È importante notare come il libro sia dedicato a Chico Mendes, sindacalista brasiliano molto attivo nel Movimento ecologico universale e amico personale di Sepúlveda, ucciso nel 1988 durante la sua lotta “in difesa di questo mondo, l’unico che abbiamo”. In tempi come questi, dove l’ecologia e il “movimentismo verde” gode di una, per così dire, rigogliosa rinascita, e quella stessa lotta per il nostro unico mondo è, volenti o nolenti, quasi sempre all’ordine del giorno, su ogni rotocalco, ecco che forse ci farebbe bene anche riscoprire la testimonianza di figure serie come lo è stata questa, ma anche molte altre (penso, ad esempio, al “viaggiatore leggero” Alexander Langer) capaci di lanciare messaggi chiari anche in epoche che, se non meno gravi, erano certo più posate della nostra.

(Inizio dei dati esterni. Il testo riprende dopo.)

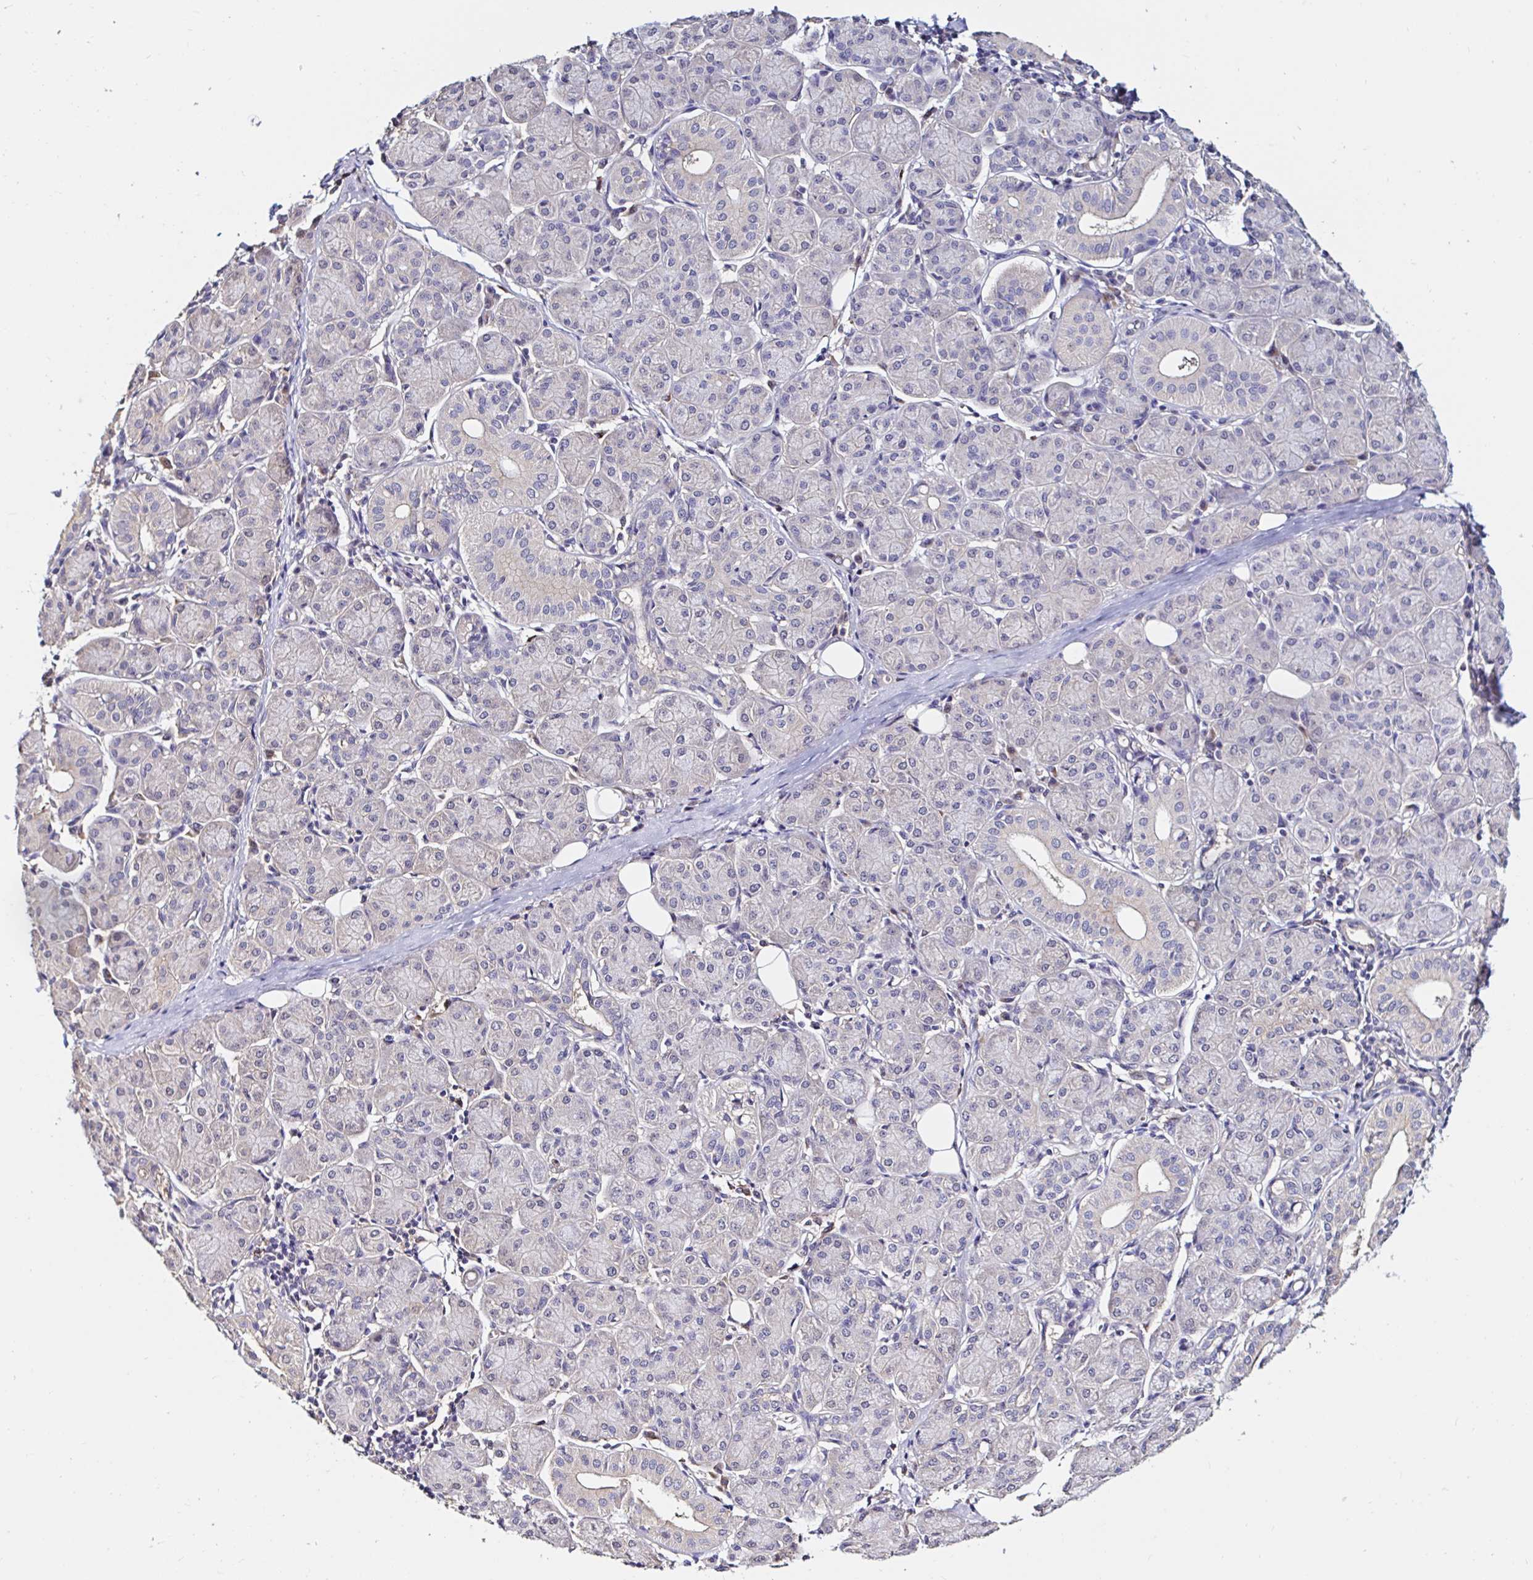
{"staining": {"intensity": "negative", "quantity": "none", "location": "none"}, "tissue": "salivary gland", "cell_type": "Glandular cells", "image_type": "normal", "snomed": [{"axis": "morphology", "description": "Normal tissue, NOS"}, {"axis": "morphology", "description": "Inflammation, NOS"}, {"axis": "topography", "description": "Lymph node"}, {"axis": "topography", "description": "Salivary gland"}], "caption": "Immunohistochemistry (IHC) image of normal salivary gland stained for a protein (brown), which reveals no staining in glandular cells. (Stains: DAB immunohistochemistry with hematoxylin counter stain, Microscopy: brightfield microscopy at high magnification).", "gene": "RSRP1", "patient": {"sex": "male", "age": 3}}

Vorrei ora spendere due parole per Luis Sepúlveda, l’autore di questo racconto meraviglioso, che gli fu ispirato dai mesi trascorsi in Ecuador nel ’77. È notizia di questi giorni che lo scrittore stia lottando in ospedale, assieme alla moglie, colpito dal virus di questa epidemia globale che sembra non risparmiare più nessun angolo della terra. Mai momento sarebbe più appropriato per riscoprire il messaggio nella bottiglia di questo suo romanzo d’esordio, quello che vorrebbe farci capire che tutti gli uomini, meglio, tutti gli abitanti di questa terra sono esseri viventi strettamente interconnessi, dal cui vivere dell’uno spesso dipende il vivere dell’altro, anche quando questo non risulta evidente o immediatamente visibile. Questo vorrebbe essere un modo, da parte del sottoscritto ma anche, ne sono certo, da parte di chi legge, di fare sentire a Sepúlveda il nostro affetto e la nostra vicinanza.

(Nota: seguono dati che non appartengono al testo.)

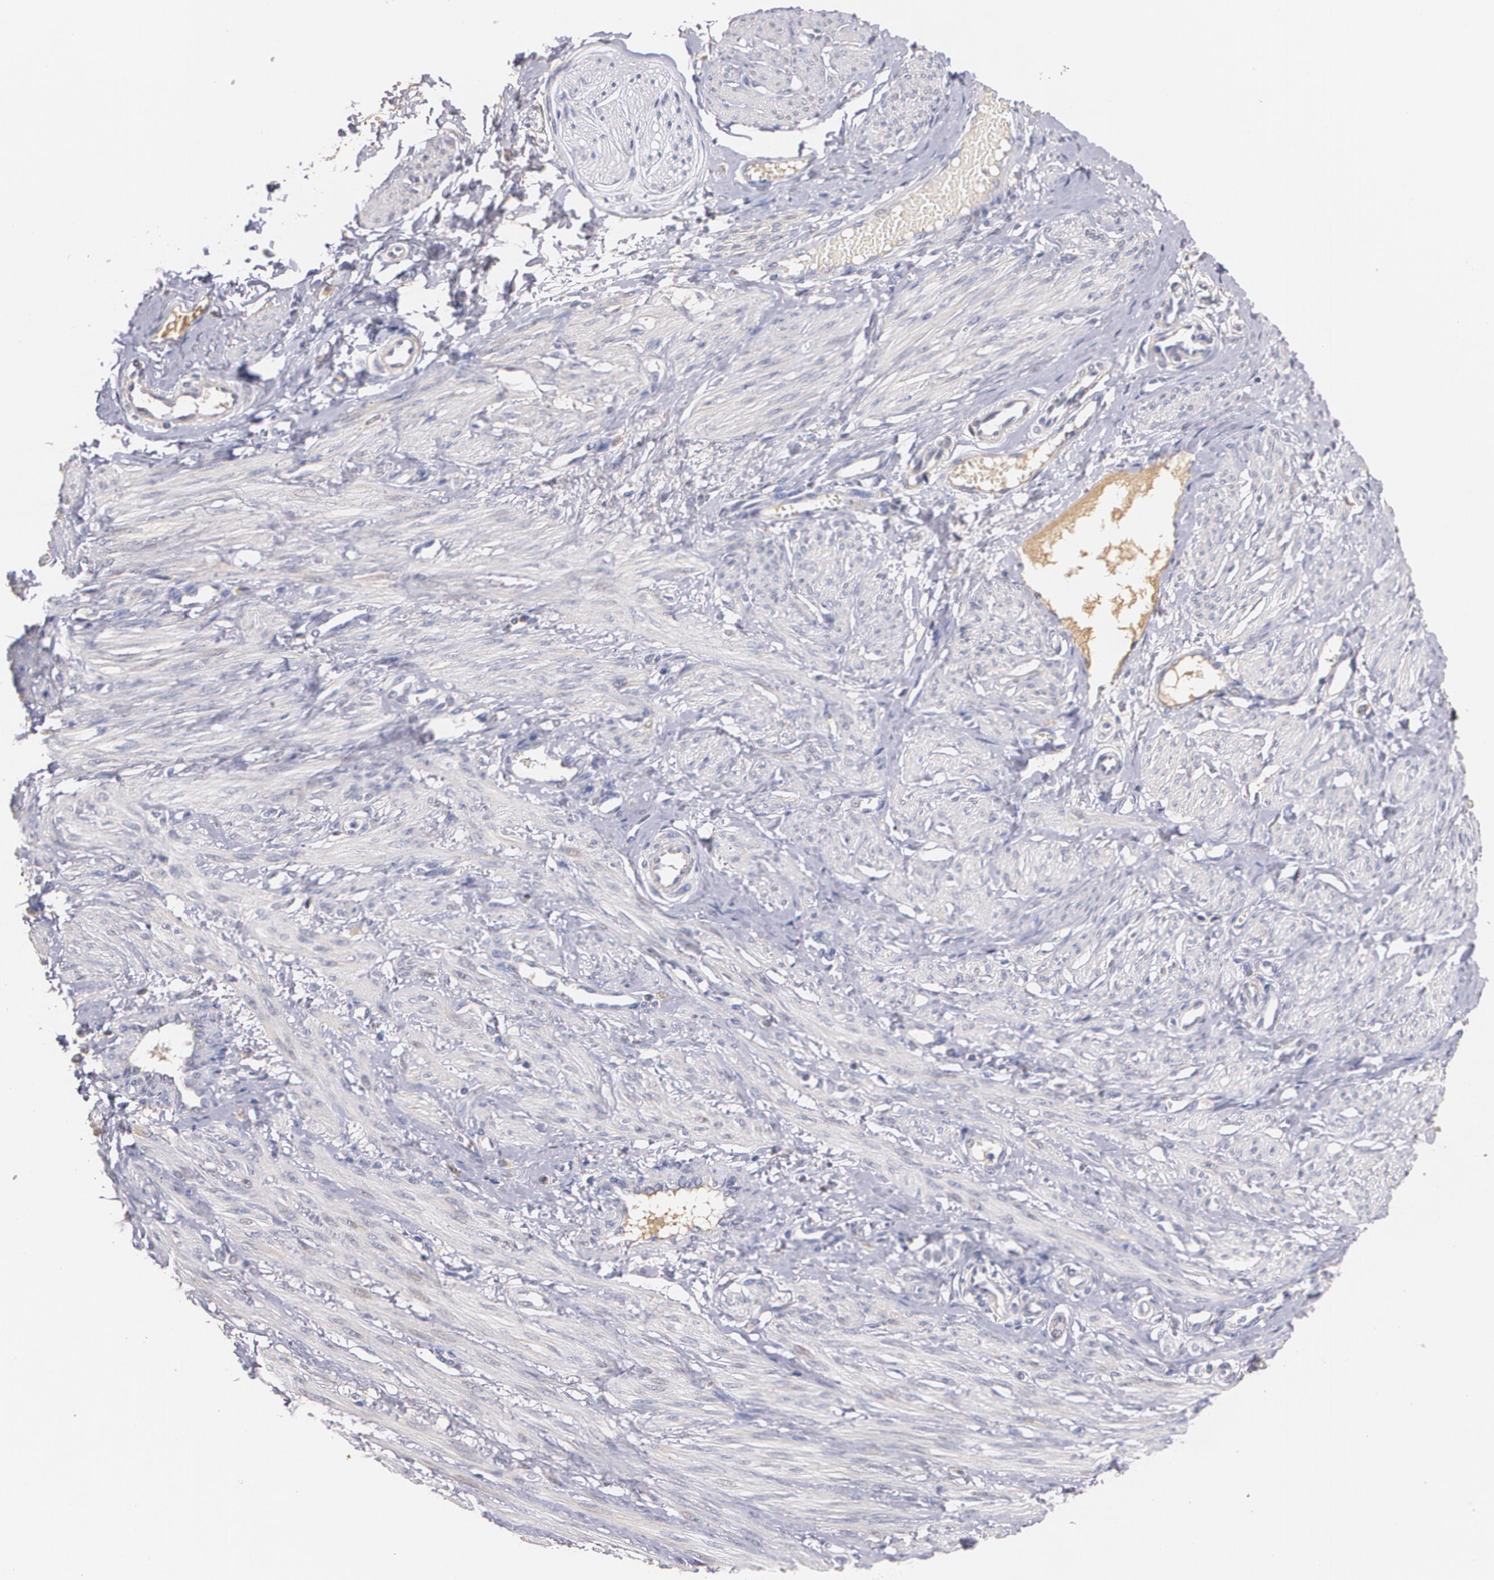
{"staining": {"intensity": "negative", "quantity": "none", "location": "none"}, "tissue": "smooth muscle", "cell_type": "Smooth muscle cells", "image_type": "normal", "snomed": [{"axis": "morphology", "description": "Normal tissue, NOS"}, {"axis": "topography", "description": "Smooth muscle"}, {"axis": "topography", "description": "Uterus"}], "caption": "DAB immunohistochemical staining of benign human smooth muscle reveals no significant staining in smooth muscle cells.", "gene": "AMBP", "patient": {"sex": "female", "age": 39}}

“Il cileno errante” era stato ribattezzato Sepúlveda dagli indios Shuar, nel ’77. Proprio come il protagonista del suo racconto, anche lui era pienamente consapevole del fatto che, per quanto ben accetto, non sarebbe mai potuto diventare uno di loro, né restare nella selva. Tuttavia, era altrettanto consapevole del fatto che non sarebbe mai potuto neppure tornare ad essere quello di prima; e forse è in questa continua ricerca di un confine preciso, mai trovato, che si capisce perché un vecchio così rude fosse poi altrettanto interessato a leggere tutti quei romanzi d’amore, e cioè per il fatto che, in amore come nella foresta, alla fine, perdere sé stessi è il magro prezzo da pagare, per trovare quello che, in fondo, si stava cercando, e cioè la propria libertà di non accettare un amore, o una identità, o una qualsiasi fede che non ti domandi sempre, daccapo: ma io che cosa amo, amandoti?

Auguro a quasi tutti noi di essere dei vecchi lettori di romanzi d’amore già fin da giovani, in modo che, una volta che lo saremo anche da anziani, potremo rispondere a quelli che ci additeranno come fossimo dei vecchi sentimentali che non è la verità, perché lo eravamo già da molto prima.